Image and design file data
-- Opening Marker --

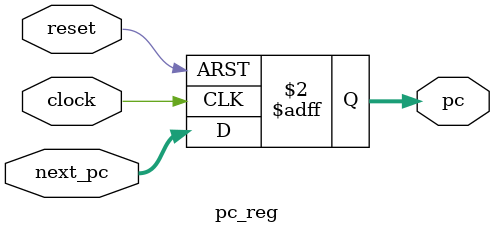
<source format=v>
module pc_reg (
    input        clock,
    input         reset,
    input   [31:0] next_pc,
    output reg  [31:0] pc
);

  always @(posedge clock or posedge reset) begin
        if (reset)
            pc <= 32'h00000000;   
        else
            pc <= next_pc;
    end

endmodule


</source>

-- Closing Marker --

**Assigned task**
Each line above is to be duplicated exactly, and the pictures are to be omitted.

**Answer below**
<source format=v>
module pc_reg (
    input        clock,
    input         reset,
    input   [31:0] next_pc,
    output reg  [31:0] pc
);

  always @(posedge clock or posedge reset) begin
        if (reset)
            pc <= 32'h00000000;   
        else
            pc <= next_pc;
    end

endmodule


</source>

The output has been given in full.